Saturday, March 20, 2010

Return to Kumano “Road of Sanctuary”

Our arrival in Shingu, Japan, was like old home week. Within fifteen minutes we had dinner invitations, offers of tours and a hearty welcome from the people we'd met five years ago. Shingu is about the same size as Whitehorse so we appreciated the sense of community.


During our stay we enjoyed catching up on our young friend Takaya who visited us in Whitehorse (and subsequently invented, tested and was rescued from his boat made of plastic pop bottles) and meeting again the interpreters for the Kumano Koda heritage site and the friendly staff of the city tourist information office. We also met the long time English teacher who uses his classes to translate heritage information into English.


Kyoko Fukutsuji took us for a day trip to onsen (hotsprings) up in the mountains. At Yonomine onsen the water bubbles up beside the creek almost boiling. Villagers cook their vegetables and eggs in the upwelling water. Two women offered to share some of their cooking with us and we sampled broccoli, winter greens, podded peas and boiled eggs. A great treat as we sat on the stones beside the spring in the sunshine. It took me a few minutes to realize my buttocks were getting cooked at the same temperature as the broccoli.

Later we walked the last stretch from the mountains down to the important Hongo Taishu Shrine.
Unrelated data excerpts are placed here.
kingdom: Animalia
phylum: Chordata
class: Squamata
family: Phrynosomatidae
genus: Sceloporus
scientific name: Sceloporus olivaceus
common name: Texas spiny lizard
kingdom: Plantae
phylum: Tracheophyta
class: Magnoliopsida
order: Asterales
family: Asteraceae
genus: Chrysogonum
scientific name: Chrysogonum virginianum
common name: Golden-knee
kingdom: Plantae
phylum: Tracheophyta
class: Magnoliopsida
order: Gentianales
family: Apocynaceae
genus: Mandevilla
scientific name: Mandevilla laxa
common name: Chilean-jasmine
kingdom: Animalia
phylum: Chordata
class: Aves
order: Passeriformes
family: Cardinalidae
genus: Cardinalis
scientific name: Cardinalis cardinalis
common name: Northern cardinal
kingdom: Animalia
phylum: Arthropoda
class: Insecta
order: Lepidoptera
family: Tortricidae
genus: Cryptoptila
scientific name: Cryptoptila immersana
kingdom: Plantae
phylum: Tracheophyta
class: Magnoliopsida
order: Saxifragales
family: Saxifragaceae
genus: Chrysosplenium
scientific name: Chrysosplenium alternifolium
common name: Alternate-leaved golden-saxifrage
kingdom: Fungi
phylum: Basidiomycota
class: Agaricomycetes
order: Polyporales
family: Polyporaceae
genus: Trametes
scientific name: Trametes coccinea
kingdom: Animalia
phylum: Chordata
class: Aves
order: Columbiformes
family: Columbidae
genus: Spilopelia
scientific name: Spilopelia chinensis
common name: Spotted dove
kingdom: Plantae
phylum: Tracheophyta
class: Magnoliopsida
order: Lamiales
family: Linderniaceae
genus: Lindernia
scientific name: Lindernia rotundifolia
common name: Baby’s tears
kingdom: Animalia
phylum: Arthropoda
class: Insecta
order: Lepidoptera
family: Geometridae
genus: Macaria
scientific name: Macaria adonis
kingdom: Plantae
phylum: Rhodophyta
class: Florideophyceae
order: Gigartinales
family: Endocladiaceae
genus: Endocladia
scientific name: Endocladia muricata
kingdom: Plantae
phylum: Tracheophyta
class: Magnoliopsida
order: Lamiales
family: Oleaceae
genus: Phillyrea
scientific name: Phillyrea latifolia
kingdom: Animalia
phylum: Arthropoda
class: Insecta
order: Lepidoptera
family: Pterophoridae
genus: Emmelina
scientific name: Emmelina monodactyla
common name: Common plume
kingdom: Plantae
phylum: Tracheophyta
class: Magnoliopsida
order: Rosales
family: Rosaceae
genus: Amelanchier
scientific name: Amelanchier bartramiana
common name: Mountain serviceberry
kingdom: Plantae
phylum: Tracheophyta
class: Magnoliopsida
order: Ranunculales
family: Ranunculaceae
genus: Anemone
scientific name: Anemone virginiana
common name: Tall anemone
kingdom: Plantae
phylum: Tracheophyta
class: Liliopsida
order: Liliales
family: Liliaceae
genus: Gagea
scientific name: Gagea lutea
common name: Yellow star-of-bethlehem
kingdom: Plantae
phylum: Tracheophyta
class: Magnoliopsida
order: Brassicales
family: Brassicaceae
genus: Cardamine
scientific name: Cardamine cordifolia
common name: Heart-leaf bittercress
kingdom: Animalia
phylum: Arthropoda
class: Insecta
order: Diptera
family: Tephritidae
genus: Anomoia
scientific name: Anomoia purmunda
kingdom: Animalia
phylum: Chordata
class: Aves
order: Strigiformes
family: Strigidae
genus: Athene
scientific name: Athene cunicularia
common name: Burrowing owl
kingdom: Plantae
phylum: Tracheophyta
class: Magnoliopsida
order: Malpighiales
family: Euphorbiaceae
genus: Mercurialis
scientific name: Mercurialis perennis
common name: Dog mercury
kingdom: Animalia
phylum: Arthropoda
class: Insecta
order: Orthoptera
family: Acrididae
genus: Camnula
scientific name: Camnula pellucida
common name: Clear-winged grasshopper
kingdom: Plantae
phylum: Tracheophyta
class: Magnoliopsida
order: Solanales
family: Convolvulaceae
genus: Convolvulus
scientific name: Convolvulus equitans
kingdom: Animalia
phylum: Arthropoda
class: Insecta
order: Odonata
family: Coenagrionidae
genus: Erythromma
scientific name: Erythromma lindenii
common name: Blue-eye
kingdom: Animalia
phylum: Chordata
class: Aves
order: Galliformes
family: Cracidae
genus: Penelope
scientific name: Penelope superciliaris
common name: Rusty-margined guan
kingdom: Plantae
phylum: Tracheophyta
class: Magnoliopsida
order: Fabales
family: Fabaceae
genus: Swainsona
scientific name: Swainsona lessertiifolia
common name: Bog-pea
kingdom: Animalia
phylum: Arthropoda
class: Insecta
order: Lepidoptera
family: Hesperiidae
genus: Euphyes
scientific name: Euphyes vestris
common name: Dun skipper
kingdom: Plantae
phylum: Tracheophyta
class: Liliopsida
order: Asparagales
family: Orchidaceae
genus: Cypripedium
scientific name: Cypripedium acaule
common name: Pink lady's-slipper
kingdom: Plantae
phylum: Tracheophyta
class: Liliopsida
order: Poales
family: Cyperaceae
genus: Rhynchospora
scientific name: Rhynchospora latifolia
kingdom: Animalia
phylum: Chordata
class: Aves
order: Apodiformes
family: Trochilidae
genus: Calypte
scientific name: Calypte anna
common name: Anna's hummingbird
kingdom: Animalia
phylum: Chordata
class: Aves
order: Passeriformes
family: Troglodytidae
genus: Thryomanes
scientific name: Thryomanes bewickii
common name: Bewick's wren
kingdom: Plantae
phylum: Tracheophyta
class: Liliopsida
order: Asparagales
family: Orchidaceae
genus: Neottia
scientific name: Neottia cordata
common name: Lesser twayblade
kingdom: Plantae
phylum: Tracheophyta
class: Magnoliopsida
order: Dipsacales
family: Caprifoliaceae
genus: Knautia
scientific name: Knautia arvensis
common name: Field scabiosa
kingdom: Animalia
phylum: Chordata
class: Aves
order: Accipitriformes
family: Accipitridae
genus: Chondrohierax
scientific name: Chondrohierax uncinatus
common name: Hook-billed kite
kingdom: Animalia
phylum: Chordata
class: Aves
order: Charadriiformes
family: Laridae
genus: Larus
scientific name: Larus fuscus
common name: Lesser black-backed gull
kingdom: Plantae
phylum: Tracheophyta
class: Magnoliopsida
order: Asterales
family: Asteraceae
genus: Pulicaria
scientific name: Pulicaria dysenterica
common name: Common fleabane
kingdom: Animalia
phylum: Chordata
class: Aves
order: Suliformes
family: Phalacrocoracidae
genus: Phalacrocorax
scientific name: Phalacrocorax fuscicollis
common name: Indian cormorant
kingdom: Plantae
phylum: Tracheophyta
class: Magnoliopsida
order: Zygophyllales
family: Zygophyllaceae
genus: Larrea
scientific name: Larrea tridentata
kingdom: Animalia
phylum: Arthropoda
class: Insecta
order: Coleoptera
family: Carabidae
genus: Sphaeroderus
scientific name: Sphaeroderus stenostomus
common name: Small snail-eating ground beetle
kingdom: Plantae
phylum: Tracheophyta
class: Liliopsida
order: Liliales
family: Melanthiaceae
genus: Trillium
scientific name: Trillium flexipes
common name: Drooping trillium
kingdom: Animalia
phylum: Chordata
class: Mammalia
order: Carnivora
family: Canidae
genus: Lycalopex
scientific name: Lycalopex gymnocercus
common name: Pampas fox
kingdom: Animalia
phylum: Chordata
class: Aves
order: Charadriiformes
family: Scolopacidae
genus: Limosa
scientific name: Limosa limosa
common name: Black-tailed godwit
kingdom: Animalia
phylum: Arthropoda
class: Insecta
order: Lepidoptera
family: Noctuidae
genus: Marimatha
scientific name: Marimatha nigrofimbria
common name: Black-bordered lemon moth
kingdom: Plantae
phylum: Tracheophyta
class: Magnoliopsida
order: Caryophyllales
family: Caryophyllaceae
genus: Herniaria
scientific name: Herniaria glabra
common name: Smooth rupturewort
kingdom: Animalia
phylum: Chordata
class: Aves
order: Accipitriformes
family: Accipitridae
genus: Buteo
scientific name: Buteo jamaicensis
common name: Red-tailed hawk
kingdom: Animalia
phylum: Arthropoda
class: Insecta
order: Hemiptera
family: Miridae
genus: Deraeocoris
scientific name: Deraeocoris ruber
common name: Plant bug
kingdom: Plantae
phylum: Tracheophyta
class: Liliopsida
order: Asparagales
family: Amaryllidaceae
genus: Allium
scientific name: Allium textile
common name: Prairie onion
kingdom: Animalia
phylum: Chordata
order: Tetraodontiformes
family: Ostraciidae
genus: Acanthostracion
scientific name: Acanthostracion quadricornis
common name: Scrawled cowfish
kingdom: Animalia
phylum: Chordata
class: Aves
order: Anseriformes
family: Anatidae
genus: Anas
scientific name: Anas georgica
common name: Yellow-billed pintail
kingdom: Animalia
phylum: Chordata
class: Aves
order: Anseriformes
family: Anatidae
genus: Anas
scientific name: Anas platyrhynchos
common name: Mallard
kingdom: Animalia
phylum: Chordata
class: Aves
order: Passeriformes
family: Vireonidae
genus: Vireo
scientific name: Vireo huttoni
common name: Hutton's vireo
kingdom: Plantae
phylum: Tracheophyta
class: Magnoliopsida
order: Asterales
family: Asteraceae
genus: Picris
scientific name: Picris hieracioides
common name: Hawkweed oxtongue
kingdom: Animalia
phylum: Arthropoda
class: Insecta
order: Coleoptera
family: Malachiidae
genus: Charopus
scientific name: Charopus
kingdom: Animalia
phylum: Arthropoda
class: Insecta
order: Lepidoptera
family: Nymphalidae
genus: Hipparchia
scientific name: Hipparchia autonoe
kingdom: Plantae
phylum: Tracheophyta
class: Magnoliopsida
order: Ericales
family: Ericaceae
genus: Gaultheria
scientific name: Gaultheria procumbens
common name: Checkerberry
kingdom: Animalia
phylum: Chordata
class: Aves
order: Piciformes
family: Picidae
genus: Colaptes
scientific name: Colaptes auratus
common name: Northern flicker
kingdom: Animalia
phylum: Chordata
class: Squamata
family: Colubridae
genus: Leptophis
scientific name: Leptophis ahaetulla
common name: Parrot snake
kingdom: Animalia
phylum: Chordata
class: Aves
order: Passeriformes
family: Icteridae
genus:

On our way we met a group of Japanese men with an ambitious weekend of pilgrimage travel before them. Learning we were from Canada got us the by now familiar response, "Ahh, Vancouver Olympics." Together we saw the first view of the largest tori gate in Japan which marks the entrance to the shrine.

This morning we met a priest from the Asuka-jinja Shinto shrine on his day off. We sat together in the spring showers under the sheltering roof of a shrine at the base of the divine mountain of Gongenyama. The rock at the top of the mountain is the landing spot on earth for a pair of the gods. The priest accompanied the bubbling and splashing of the rock runnel by the Tori gate, playing traditional melodies on his wooden flute. The pink petals of the cherry blossoms floated gently to the stones before us.